Technical Analysis of Stocks & Commodities published an article on Short-Term Patterns, with lots of computer code so that you could do it yourself.

November 2020

November 1, he taped a session with Andrew Swanscott’s BetterSystemTrader.com

November 18, he presented a webinar on trading to the Italian bank, Fineco, this time in English.

November 27, he presented another webinar to Fineco subscribers in Italian.

October 2020

Mr. Kaufman had a full schedule in October and November.  You can find videos and recording of the following sessions:

On October 3 he addressed 1,000 members at the Indian Technical Analysis group You can find more at https://www.algoconvention.com/schedule

On October 10 he recorded a session on volatility and risk for TopTradersUnplugged.com

On October 22 he addressed another large group for the Italian bank Fineco (in Italian).

September 2020

“Fools Rush In,” an analysis of the best time to buy an IPO, will be published in the September issue of Technical Analysis of Stocks & Commodities. There is also a full description of Kaufman Constructs Trading Systems in the “Books for Traders” section.

June 2020

Mr. Kaufman gave a presentation at Jake Bernstein’s “Cycle” seminar. Anyone interested in a copy of the presentation should send a request to kaufmansignals@gmail.com.

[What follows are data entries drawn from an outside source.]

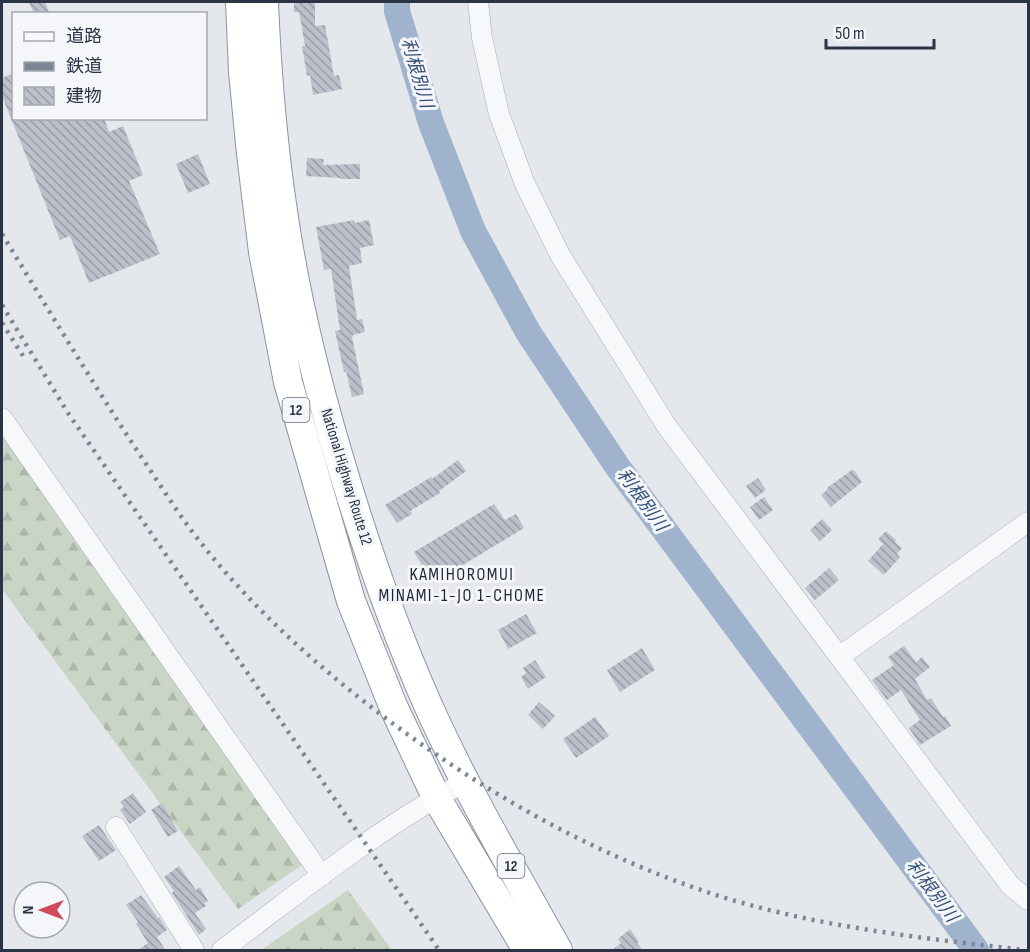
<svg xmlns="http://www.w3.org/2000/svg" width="1030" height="952" font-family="'Sofia Sans Condensed','Noto Sans JP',sans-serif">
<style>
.forest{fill:url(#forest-firs)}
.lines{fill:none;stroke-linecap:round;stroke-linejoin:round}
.river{stroke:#9fb4cc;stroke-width:26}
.building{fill:url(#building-back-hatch)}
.minor-casing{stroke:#a9aeb7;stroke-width:21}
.highway-casing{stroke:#8b94a3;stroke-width:30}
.minor{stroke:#f7f8fa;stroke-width:20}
.highway{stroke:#fff;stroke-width:28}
.rail{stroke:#7d8696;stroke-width:4.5;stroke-dasharray:3 6;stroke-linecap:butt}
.labels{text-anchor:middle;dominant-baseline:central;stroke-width:6;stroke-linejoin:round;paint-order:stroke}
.shield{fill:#f4f6f9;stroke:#676e7b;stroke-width:1.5}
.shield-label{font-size:15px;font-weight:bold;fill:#2b3445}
.street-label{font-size:16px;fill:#2b3445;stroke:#f4f6f9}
.water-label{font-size:18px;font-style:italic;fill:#34527a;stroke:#f4f6f9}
.neighbourhood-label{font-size:18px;letter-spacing:1.5px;fill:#1d2536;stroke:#f4f6f9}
</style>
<defs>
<pattern id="forest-firs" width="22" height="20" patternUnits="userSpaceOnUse" patternTransform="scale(1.5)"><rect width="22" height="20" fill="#c9d6c5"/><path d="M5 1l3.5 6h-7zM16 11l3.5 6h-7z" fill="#adb8ab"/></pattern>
<pattern id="building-back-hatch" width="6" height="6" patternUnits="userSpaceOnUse" patternTransform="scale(1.5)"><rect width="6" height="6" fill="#bbc0ca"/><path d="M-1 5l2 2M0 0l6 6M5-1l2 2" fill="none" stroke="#989da6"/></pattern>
</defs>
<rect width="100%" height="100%" fill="#e4e7ec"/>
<path class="forest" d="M2 434 302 865 238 909 2 589Z
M348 890 392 950H266L264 948Z"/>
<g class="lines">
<path class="river" d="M397 2V11L431 123 473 231 528 332 617 466 976 950"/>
</g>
<path class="building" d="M29 2H45L50 14H34Z
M294 2H315V26L325 25 334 76 339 75 342 89 313 95 310 75 307 76 302 46H305L299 12H294Z
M14 73V118H104L109 132 123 126 143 175 129 181 160 254 89 283 70 236 60 240 2 96V78Z
M198 154 210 184 188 193 176 164Z
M307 158 324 159 323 165 360 164V179H341V178L306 176Z
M354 220 355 223 369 220 374 245 360 248 362 263 349 266 357 320 362 319 365 332 353 335 352 337 364 394 352 397 346 371 344 372 335 331 340 330 331 269 324 270 316 227Z
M458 460 466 471 439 491 440 493 410 511 412 514 397 523 385 505 431 477 432 479Z
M853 469 862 482 831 507 821 495 827 490V488Z
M758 478 766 490 755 498 746 486Z
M764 497 773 510 759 520 750 507Z
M494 504 505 520 516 514 524 528 433 583 414 552Z
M822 519 832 530 820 541 810 530Z
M886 531 896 540 895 542 902 548 897 554 900 557 884 575 868 561 883 544 878 539Z
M829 568 839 580 815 600 805 588Z
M526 614 537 633 508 649 498 630Z
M904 646 916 662 922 657 930 667 915 679 927 700 931 698 943 717 945 716 951 726 920 745 909 728 920 720 901 690 887 700 872 680 894 665 888 657Z
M642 648 655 670 620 692 607 670Z
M535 660 546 677 528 689 521 677 526 673 523 668Z
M539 702 555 716 543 729 528 715Z
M595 717 609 736 576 758 563 739Z
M133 793 146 812 130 824 120 810 124 807 120 802Z
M162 803 178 831 168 837 151 810Z
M99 825 116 850 99 861 82 836Z
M179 866 196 890 200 887 208 901 204 903 206 906 195 913 206 929 199 935 172 893 174 891 164 877Z
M141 895 158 918 159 917 167 930 157 937 166 951H137L148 943 136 924 138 922 126 905Z
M630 929 639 942 637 943 643 951H611L621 943 618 939Z"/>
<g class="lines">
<g class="minor-casing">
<path id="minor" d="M478 2 482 38 499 114 525 184 560 255 666 425 1010 885 1028 900
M2 418 322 876
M839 657 1028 522
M116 827 194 950
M222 950C300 892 378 828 465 782"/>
</g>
<g class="highway-casing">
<path id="highway" d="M240 2 243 72 251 154 263 252 288 382 351 601 393 706 436 797 527 950
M264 2C267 74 273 146 284 218 296 298 315 376 338 454 363 539 392 624 428 705 466 790 513 870 558 950"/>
</g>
<use href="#minor" class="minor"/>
<use href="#highway" class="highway"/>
<path class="rail" d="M2 234C48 309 93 384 142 458 159 483 175 509 194 534 240 594 294 645 352 692 462 780 585 853 719 896 818 927 921 938 1024 950
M2 305 68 413 439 950
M2 323 25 359"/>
</g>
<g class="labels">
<g class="shield">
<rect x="282.5" y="398" width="27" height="24" rx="4.5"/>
<rect x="497.5" y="854" width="27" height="24" rx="4.5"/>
</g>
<g class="shield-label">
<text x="296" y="410">12</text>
<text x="511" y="866">12</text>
</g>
<g class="street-label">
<text transform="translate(346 477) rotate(73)">National Highway Route 12</text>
</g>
<g class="water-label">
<text transform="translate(417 73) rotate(74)">利根別川</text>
<text transform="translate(642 500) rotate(54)">利根別川</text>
<text transform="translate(932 891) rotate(53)">利根別川</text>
</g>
<g class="neighbourhood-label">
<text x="462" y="574">KAMIHOROMUI<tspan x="462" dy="21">MINAMI-1-JO 1-CHOME</tspan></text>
</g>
</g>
<rect width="1030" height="952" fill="none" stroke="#2b3445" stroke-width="6"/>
<rect x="12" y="12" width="195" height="108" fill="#f4f6f9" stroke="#a4a8b1" stroke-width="1.5"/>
<rect x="24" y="32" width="30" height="9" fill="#f7f8fa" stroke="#a4a8b1" stroke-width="1.5"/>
<text x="66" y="42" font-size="18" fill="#2b3445">道路</text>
<rect x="24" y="62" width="30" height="9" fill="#7d8696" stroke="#a4a8b1" stroke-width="1.5"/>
<text x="66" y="72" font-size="18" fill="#2b3445">鉄道</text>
<rect x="24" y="87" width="30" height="18" fill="url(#building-back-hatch)" stroke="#a4a8b1" stroke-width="1.5"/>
<text x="66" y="102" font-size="18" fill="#2b3445">建物</text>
<g transform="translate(42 910) rotate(270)"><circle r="28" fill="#f4f6f9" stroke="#a4a8b1" stroke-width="1.5"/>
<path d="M0-4.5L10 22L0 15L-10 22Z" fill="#d1495b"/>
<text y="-9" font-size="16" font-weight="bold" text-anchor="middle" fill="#2b3445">N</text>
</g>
<path d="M826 39v9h108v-9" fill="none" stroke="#2b3445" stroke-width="3"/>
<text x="835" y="39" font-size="18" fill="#2b3445" stroke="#f4f6f9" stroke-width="4.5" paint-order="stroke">50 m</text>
</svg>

The June issue of Technical Analysis of Stocks & Commodities published the article “Crashes and Recoveries.” It will help you figure out how the Covid-19 pandemic will play out. It will also have the TradeStation code for the “2nd Cross” strategy, requested by readers.

March 2020

There are some comments in the April issue and on the current stock market drawdown and a correction to Mr. Kaufman’s article in the March issue of Technical Analysis of Stocks & Commodities

February 2020

“The 1st and 2nd Cross” was published in Technical Analysis of Stocks & Commodities in the March issue. It is based on an idea of Linda Raschke and captures small but reliable pieces of a trending move.

Book Interview

Mr. Kaufman appears as a chapter in Mario Singh’s book, Secret Conversations with Trading Tycoons, published by FXI International.

Older Items of Interest

For older articles please scan the websites for Technical Analysis of Stocks & Commodities, Modern Trader, Seeking Alpha, ProActive Advisor Magazine, and Forbes. You will also find recorded presentations given by Mr. Kaufman at BetterSystemTrader.com,  TalkingTrading.com, FXCM.com, systemtrade.pl, the website for Alex Gerchik, Michael Covel’s website, TrendFollowing.com, and Talking Trading.com.

Mr. Kaufman spoke in Tokyo and Osaka to the Japanese association of Technical and was a keynote speaker at the 2018 IFTA conference in Kuala Lumpur, both last October. You should be able to get a copy of the presentations by MATA, the Malaysian Association of Technical Analysts.

 “In Search of the Best Trend” was published in Technical Analysis of Stocks & Commodities in July 2019. An article on “Defense is Your Best Defense” will appear in ProActive Advisor Magazine also appeared in July 2019.

Mr. Kaufman was a keynote speaker at a number of IFTA conferences, the most recent in 2018 in Kuala Lumpur, and Milan in 2017. You can find his presentations on their website.